The new James Monroe administration brought Rush the appointment of Minister to Great Britain where he dealt with two Foreign Secretaries. He managed to get an agreement the Rush-Bagot Treaty, a most significant agreement declaring the Great Lakes a demilitarized zone. For the rest of the time dealing with Lord Castlereagh who was Europe focused it was not easy to get his attention on the USA.
When Castlereagh died George Canning took over as Foreign Secretary. He was far more focused on the western hemisphere, particularly on those new Latin American republics. Rush had a small hand in the Monroe Doctrine and keeping Canning at bay in terms of moving in on those vast new commercial markets in the Southern Hemisphere.
In 1825 Rush was appointed Secretary of the Treasury in the ill fated John Quincy Adams administration. It was an administration with a lot of ambitious ideas that went for nought because of the opposition of the new Democratic party and its leader Andrew Jackson. Rush was Quincy Adams running mate for Vice President in 1828 and went down with the ship.

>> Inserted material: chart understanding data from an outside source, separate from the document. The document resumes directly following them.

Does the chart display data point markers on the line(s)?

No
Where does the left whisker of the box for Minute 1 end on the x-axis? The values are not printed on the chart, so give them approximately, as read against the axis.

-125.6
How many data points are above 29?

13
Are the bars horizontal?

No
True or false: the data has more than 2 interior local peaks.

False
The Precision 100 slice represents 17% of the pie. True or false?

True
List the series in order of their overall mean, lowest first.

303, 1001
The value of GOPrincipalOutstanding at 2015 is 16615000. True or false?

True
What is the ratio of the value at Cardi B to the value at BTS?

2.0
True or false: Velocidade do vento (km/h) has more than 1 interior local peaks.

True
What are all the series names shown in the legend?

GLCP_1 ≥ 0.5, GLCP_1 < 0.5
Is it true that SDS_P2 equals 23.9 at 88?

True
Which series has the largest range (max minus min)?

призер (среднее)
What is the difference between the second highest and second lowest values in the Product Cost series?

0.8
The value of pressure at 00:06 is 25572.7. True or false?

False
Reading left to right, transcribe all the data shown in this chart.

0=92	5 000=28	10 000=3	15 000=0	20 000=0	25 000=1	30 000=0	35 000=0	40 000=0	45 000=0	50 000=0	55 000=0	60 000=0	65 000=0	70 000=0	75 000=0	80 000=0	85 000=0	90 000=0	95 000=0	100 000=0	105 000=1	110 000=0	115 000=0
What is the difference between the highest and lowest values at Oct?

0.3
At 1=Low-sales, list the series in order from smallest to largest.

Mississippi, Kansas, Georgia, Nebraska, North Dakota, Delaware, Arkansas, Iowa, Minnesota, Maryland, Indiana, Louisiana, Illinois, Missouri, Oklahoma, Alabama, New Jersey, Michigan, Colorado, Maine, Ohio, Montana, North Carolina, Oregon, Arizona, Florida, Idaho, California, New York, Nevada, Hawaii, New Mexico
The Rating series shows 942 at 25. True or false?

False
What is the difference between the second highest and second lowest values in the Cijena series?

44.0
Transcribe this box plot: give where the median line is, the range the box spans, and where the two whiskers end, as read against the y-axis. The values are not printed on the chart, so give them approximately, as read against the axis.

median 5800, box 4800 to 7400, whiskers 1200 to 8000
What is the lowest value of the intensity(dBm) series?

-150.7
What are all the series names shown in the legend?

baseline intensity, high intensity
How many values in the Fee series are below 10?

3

There were only two public services more that Rush did. He was a special envoy sent by Andrew Jackson to secure the legacy of James Smithson from Great Britain which eventually became the Smithsonian Institution. And James Polk appointed him Minister to France in the last half of his term in 1847.
I can't say Rush lived in splendid retirement, he had financial woes his whole life. But it was comfortable enough. He dies in 1859 a relic of a bygone age as the USA starts coming apart and the Civil War ensues.
J.H.Powell bring us a picture of an able and useful public servant. One who used family connections to advance. Why not with the connections his dad left him?